Awkward Blues Tour: Day #5

Tour [verb]: to completely negate a month's worth of hard work in the gym in a matter of four days. 

Actually I've been running (by "been" I mean, I ran twice). But I ran for five miles each time. It's actually not true that I've been working hard in the gym this last month. I didn't go once in October. Brandi bought me a CrossFit membership for a month in September, and I loved it, but last month was crazy with all this back and forth flying, and except for an awesome mountain trail run in Oneonta, New York halfway through October with one of the promoters, I didn't do much as far as exercise goes. 

All that to say, I feel miserable because of it now, so I'm getting back at it, at the worst possible time to do so: tour.

Last night we played at The Yucca Tap Room. At least ten people showed up throughout the night that ended up being turned away because it was a 21+ show. Felt even worse because a couple of them missed The Chariot's farewell tour down the street for it. I did my best to hang in the parking lot with most of them for a little bit. Got done with my set and walked outside to find three girls that the bouncer allowed to sit in front of the entrance and listen. That's dedication, man. 

Tour is nocturnal. Crashed at four, just woke up. Nearly fell asleep sitting up in a greasy mexican joint called Filberto's while everyone ate post-show. 

Just got asked who my favorite 90s rapper was. Probably Dre. I mean, didn't Eminem come out late 90s? I'm the epitome of his White America's "suburban kids who otherwise would've never known these words exists…" - oh well. Finally got a chance to listen through more of his Marshall Mathers LP II that just came out, though. I've got to say, I like it, overall. I was scared of the singles he was releasing. That Kendrick collab is one of the worst things I've ever heard. 

Also downloaded Lecrae's Church Clothes 2. Excited to listen through that. 
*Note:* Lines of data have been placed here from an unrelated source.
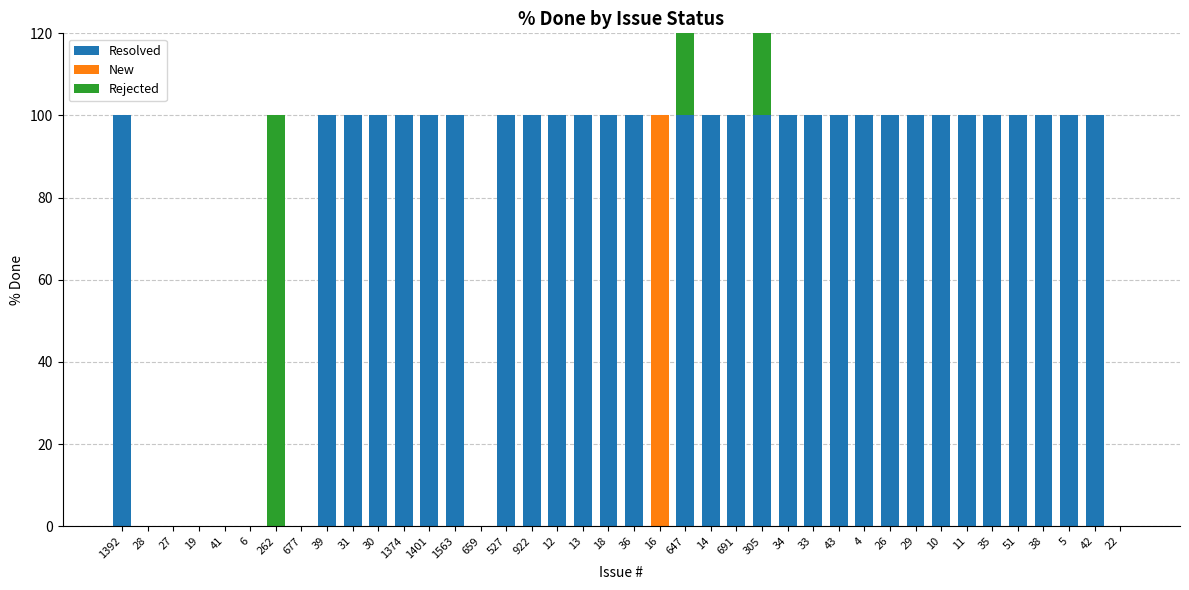

Reading right to left, transcribe all the data shown in this chart.

Resolved: 0	100	100	100	100	100	100	100	100	100	100	100	100	100	100	100	100	100	0	100	100	100	100	100	100	0	100	100	100	100	100	100	0	0	0	0	0	0	0	100
New: 0	0	0	0	0	0	0	0	0	0	0	0	0	0	0	0	0	0	100	0	0	0	0	0	0	0	0	0	0	0	0	0	0	0	0	0	0	0	0	0
Rejected: 0	0	0	0	0	0	0	0	0	0	0	0	0	0	100	0	0	100	0	0	0	0	0	0	0	0	0	0	0	0	0	0	0	100	0	0	0	0	0	0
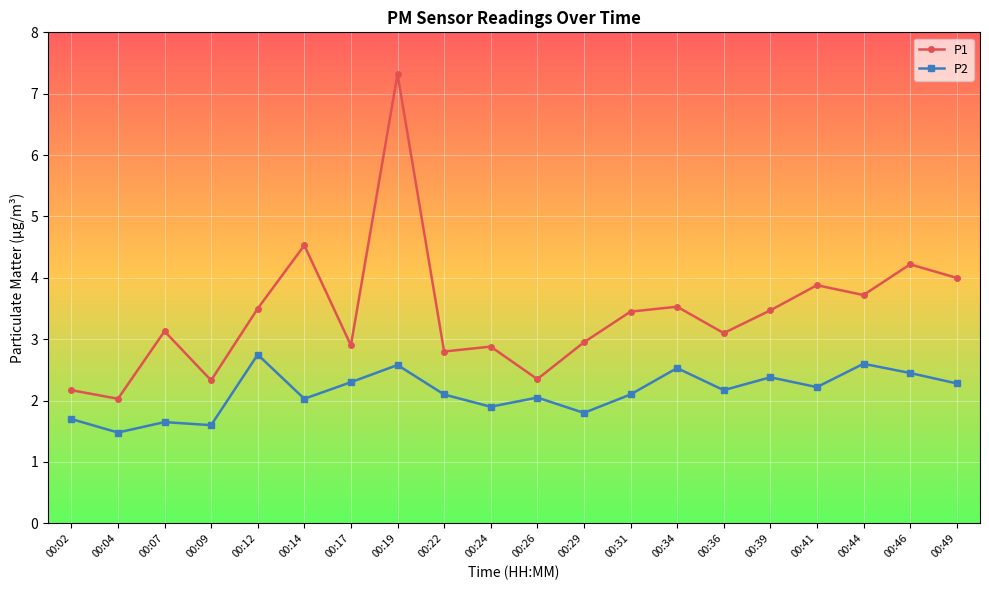

The value of P1 at 00:46 is 6.6. True or false?

False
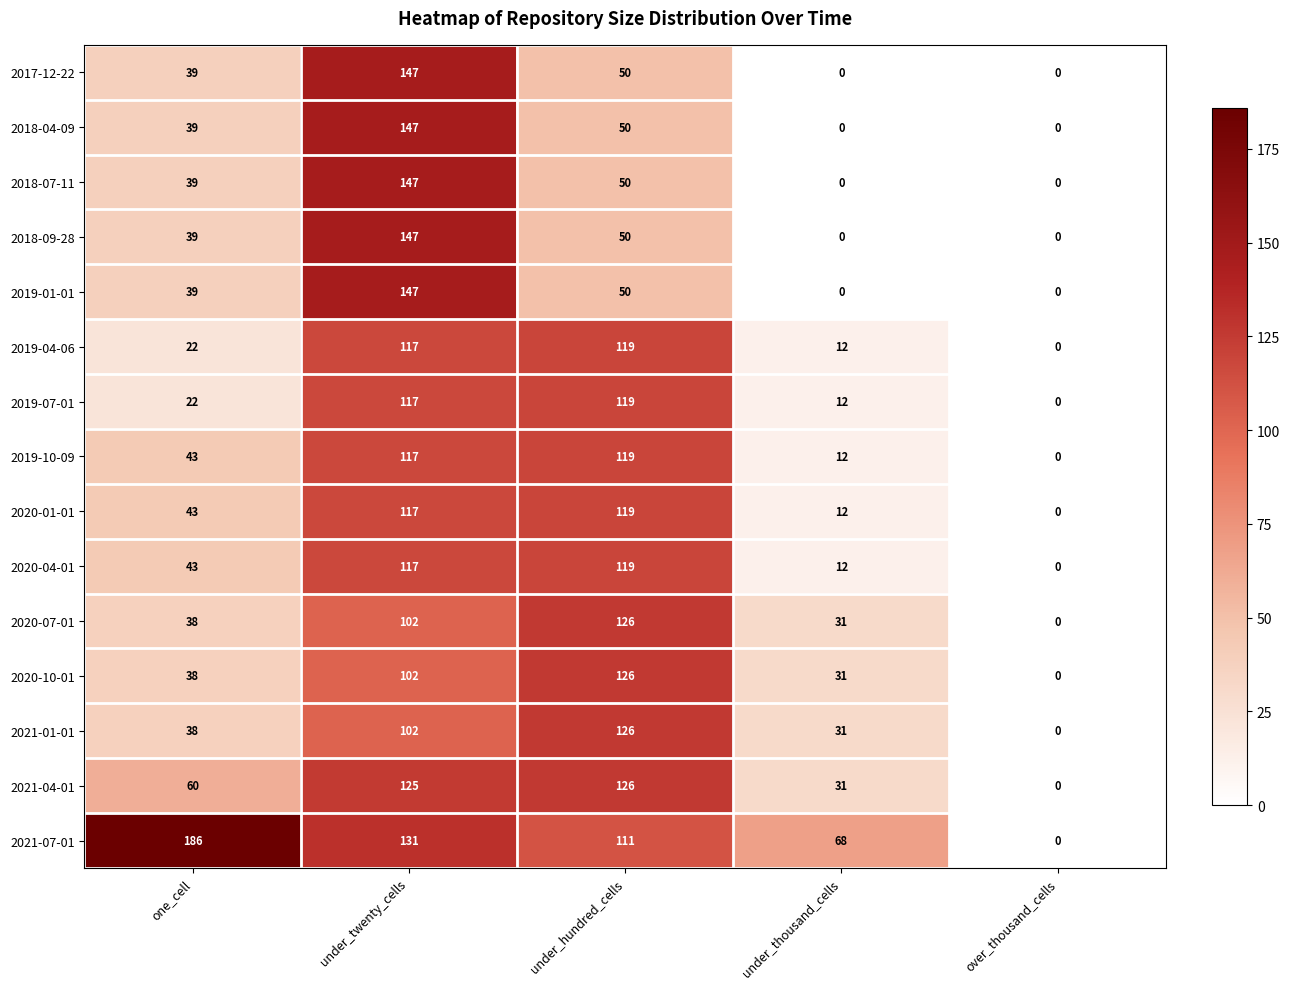

At which category does the chart reach its peak across all series?

one_cell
Spent yesterday morning listening through a sermon on the seventh commandment, "Do Not Commit Adultery." We're in a series on the 10 Commandments at my church back home, and it's great to be able to keep up with it on the road. Had a couple of thoughts, in light of the sermon:

  • I'm so thankful that the Lord has saved me from adultery of the hands (meaning, the physical act of committing adultery) thus far, and I want to keep a humble spirit regarding my potential for sin here. Like Greg Laurie recently said, "If you think you'd never fall sexually you think you're godlier than David, stronger than Samson and wiser than Solomon."
  • I'm so humbled by the forgiveness I've received for adultery of the heart. (Jesus raised the bar and made it impossible for us to be outwardly moralistic about sin. People talk of our "Old Testament God" and contrast him negatively to Jesus as though they were two different people - one a cruel rule-maker, and the other one that saves us from the rules. When you look at Jesus' Sermon on the Mount, though, Jesus doesn't do away with the law, he makes the law heavier. He defines sin not just as what is done outwardly, but as what motivates and defines and goes unseen inwardly, making it impossible to create a distinction between good people and bad people, save himself, as the only Good Person.)
  • I need to call or email a couple of people who have gone through adultery in their marriages and allowed the Lord to work redemption in their lives. I need to thank them for their example. What a miracle! What an inspiration! What a testament to the loving goodness of God!

In truth, we are all adulterers. Perhaps that is even the root of our condition. Biblically, adultery results in idolatry and vice versa. To go after other gods is to whore ourselves out against the one true God. On this tour, Sean Michel is singing a song called Hosea Blues. If you've never read the story of Hosea in the Bible, he's a dude that the Lord asks to pursue and marry a prostitute, who will continually, literally, screw him over. She will go after other men. She will invite them into her bed. She will go to their beds. Her infidelity will break Hosea's heart, and he is to pursue her continually, regardless. He is to keep loving her, inviting her back, cherishing her, being intimate with her. He is to be selfless toward her and give himself up for her. He is to retrieve and redeem his whore of a wife… 

And it is to be a picture of God's pursuit of and action toward us, who adulterate, and play the whore.

Anyway, it's a good song. That was a timely sermon, and I praise Jesus that he is a good, persistent husband that went to infinitely sacrificial lengths to give his own identity to this proverbial whore of a wife.